Hart Hanson: That's such a good question -- well, we think it's a good question -- because we agonize about it. We agonize about tone walking that tight rope. It's fun for us to write a drama that's a little bit melancholy, but it's also fun to bust back out of it to our usual world of the crimedy. That's why we moved pretty quickly to get out of the melancholy place. When we're in editing, or scoring it, or even watching dailies and directing and we know the actors, it's kind of sad, those scenes where Brennan and Booth are not connecting. We're so used to seeing them connect that it's odd when they don't.


Stephen Nathan: I think it makes the show more enjoyable to see them go through real situations. We put them in a very difficult position at the end of last season, and in dealing with that they have to work through the misery before they come out the other side. I think that gives the audience something to root for. I think that's why we care about these characters so much. Life isn't always easy for them, no matter how beautiful they are. And they are beautiful.

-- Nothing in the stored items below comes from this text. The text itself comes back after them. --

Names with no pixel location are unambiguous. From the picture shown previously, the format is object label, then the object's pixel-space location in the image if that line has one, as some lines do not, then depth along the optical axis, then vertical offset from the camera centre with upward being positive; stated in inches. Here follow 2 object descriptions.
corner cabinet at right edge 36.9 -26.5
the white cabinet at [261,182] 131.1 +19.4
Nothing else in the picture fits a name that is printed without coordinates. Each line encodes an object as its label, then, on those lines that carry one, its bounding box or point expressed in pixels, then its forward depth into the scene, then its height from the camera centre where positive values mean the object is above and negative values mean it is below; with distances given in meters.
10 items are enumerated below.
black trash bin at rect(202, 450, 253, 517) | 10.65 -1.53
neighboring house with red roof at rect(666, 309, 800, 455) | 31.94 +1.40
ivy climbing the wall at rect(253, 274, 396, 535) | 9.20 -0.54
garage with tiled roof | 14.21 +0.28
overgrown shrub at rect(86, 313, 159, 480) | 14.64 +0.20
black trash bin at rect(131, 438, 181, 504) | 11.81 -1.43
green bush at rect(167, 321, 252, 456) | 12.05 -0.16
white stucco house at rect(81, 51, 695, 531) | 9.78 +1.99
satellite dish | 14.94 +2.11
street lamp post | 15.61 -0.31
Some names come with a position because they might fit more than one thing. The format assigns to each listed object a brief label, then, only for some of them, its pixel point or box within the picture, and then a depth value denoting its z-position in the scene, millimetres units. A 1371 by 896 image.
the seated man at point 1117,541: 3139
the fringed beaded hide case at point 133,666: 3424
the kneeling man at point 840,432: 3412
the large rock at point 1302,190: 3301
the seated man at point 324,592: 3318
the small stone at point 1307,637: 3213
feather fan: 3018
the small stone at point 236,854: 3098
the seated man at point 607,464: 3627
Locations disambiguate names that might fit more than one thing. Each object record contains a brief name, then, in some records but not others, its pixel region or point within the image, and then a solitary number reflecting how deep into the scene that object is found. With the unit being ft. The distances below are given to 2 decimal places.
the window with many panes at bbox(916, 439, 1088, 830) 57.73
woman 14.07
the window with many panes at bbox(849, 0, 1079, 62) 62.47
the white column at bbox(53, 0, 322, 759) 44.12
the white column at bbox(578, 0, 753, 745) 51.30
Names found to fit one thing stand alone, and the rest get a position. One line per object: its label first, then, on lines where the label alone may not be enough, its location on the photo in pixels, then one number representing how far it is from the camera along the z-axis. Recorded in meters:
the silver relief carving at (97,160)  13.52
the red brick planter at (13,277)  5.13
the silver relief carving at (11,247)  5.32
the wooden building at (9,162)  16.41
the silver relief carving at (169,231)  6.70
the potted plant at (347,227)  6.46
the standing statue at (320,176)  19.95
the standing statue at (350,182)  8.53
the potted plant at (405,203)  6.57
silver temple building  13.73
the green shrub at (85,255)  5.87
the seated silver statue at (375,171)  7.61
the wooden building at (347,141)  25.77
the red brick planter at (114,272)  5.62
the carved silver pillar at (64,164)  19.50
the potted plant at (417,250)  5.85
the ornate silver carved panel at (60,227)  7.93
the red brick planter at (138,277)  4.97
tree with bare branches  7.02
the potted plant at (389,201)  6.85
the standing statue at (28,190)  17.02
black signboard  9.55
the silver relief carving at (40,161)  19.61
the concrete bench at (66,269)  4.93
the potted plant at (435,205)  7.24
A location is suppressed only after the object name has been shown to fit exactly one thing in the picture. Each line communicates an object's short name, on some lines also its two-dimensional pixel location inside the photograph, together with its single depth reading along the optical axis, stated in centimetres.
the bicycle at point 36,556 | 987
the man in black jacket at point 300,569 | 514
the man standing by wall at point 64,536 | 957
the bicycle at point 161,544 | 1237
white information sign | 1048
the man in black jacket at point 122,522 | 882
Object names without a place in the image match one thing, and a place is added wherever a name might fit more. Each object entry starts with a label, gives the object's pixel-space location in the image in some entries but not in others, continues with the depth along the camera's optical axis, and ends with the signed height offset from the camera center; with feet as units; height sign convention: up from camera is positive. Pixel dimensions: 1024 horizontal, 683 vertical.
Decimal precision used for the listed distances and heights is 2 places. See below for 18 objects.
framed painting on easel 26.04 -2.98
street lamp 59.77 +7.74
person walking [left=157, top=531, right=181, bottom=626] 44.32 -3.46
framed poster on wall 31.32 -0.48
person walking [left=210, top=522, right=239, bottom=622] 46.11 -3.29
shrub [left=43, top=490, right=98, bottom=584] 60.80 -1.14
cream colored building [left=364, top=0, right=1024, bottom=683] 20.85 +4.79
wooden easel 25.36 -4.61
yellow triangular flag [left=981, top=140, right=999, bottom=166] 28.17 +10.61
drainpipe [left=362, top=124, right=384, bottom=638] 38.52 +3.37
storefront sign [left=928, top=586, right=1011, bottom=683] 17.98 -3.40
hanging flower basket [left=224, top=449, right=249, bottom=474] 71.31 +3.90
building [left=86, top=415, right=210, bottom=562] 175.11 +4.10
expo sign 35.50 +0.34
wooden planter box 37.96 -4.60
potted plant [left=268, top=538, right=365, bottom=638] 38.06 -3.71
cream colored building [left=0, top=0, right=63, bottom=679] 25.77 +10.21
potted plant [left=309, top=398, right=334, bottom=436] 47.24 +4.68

Question: How do you manage to balance the longer serial-killer storylines with the weekly murders?

Hart Hanson: It's a nightmare, because at our essence we are an episodic show. We're a network, 22-episodes-a-year, episodic show where we solve crime each week. When we go to more serialized stuff, it's always more difficult. You're juggling that. If it's working for you, then we're incredibly delighted. All I can tell you is that it's a lot of discussion and a lot of input, not only from the writers on the show, but from the network and studio, as to how to balance all these things.


Stephen Nathan: It's much easier on one hand to do a serialized show, because you're just continuing with one story for the characters. To do a case that has to resolve every week is very labor intensive. Fortunately, we have a great writers' room led by Jonathan Collier, and they come up with astounding stories. But after almost 200 episodes, it's very difficult to continue to give the audience murders that are worth [their time].

Hart Hanson: ...or that they haven't seen before, and clues that they haven't seen too many times...


Stephen Nathan: It's what is ultimately very, very satisfying to us. Also, we're on for so long now -- now we're in Season 9 -- so at that point, you are allowed to add a serialized element to the show. We can have character arcs and things that do sustain us and give a through-line to the series so it's not just a case of the week.